THE film Manchester By the Sea doesn’t tug you at your heartstring; it draws you to listen to its stories. There you find the hearts and their capability to withstand pain and, maybe just maybe, nurture some hope
One of these stories is that of Lee’s. He is a janitor and handyman in a building. We see him shoveling snow. Alone, he is good. With the tenants in the building, he is aloof, unable to make any suggestion. He is clumsy with the ladies, irritating one for his candor that’s found to be abrasive. Lee’s boss thinks the former needs to be more sociable but Lee has, it seems, withdrawn from any social dealings with other people.
Away from his job, he goes to a bar. There he thinks two gentlemen are looking at him badly. He picks up a fight with them, proving that Lee has volatile and violent temper.
No trait, at this point, makes him attractive, except his solitude and a very sharp loneliness that shrouds and protects him.
One day, Lee receives a call from Manchester by the sea: his brother Joe had a heart attack. Lee apparently had a happy life before in that scenic town. A series of flashbacks shows us Lee with a very warm relationship with a brother who owns a boat. He is also Uncle Lee to a nephew, Patrick, who worships him. Death has brought back Lee to a place where he had life.
In Manchester Lee starts preparing for the funeral of his brother, even as he begins to get to know that small boy, his nephew now grownup at 16.
It’s difficult for Lee to bond with Patrick amid the depressing backdrop of death. There is, as well, given the geographical distance between the uncle and the nephew. Patrick, like any young man of his generation, doesn’t seem to care much for emotional link. Patrick doesn’t even acknowledge the demise of his father—or, perhaps, he has a way of submerging his sorrow somewhere and replacing it with sarcasm and smart-alecky remarks.

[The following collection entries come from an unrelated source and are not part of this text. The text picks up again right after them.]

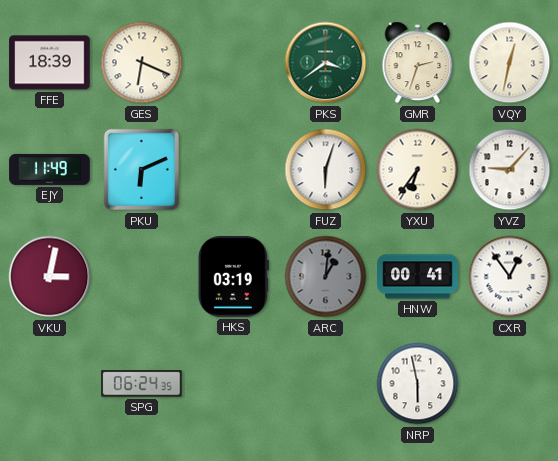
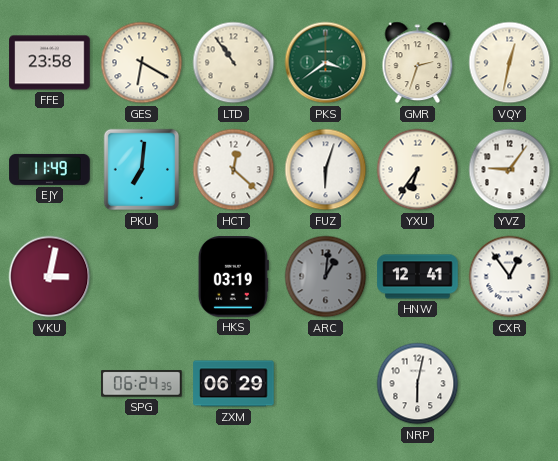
FFE: 18:39 -> 23:58
GES: 6:19 -> 6:20
LTD: none -> 10:54
PKU: 6:11 -> 7:01
HCT: none -> 12:22
YVZ: 9:07 -> 9:06
HNW: 00:41 -> 12:41
ZXM: none -> 06:29
NRP: 5:58 -> 6:02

It takes awhile before the other stories in this tale unfold. When they do, instead of dragging down the tale into the bottomless pit of melancholia and hopelessness, it opens up to a vista of compelling human struggles, of memories irredeemable, and men and women caught between the sea and the land both forgiving and unforgiving,
As Lee, Casey Affleck, delivers a masterful performance as a man who loses everything. He attempts to commit suicide but the law stops him so he could find order in a life that is now without meaning. We don’t know what will bring back Lee from the pit, and Affleck makes us look into that abyss by defining a person whose withdrawal from the world is the only sign that he still is living in this world.
Affleck’s Lee is not a ball of seething rage; he is a collapsing universe of desolation and denial. Affleck makes it difficult for us for a long time to find a space where we could see his humanity again. When we do, it is with his nephew, Patrick, as they walk together unsure of the future. He tells Patrick that the new place he is looking for has a space for him—and hope again for the two of them
There are so many good things to say about the film. In one scene, Lee meets on the street his ex-wife, Randi. They find time to be alone. Randi, played by Michelle Williams, offers voluminous explanations and apologies for all the hurtful and hateful words she had uttered during their divorce. In a virtuoso counterpoint, Afflect mumbles, grunts, whispers incoherently as he is unable to connect to any past with his wife. One can almost see the words from Williams spewing out and the sounds from Affleck that seem to come from nowhere, token sounds from someone desperately trying to link up, but is otherwise torn from anything that leads to any understanding. When Lee/Affleck runs away, we are left with a landscape bleak beyond habitation.
Music is another fascinating aspect of Manchester By the Sea. In the bar, Ray Charles sings “Oh, What a Beautiful Morning”, a dark tongue-in-cheek background to Lee’s readiness for violence.
And when “Adagio in G-Minor”, commonly attributed to Albinioni, soars after some tragic events, we know that many human hearts have fallen and are waiting to be rescued.
Kenneth Lonergan directs Manchester By the Sea. He writes the screenplay, which won him the Oscar this year.
Casey Affleck took home the Best Actor prize. No one can and will question that.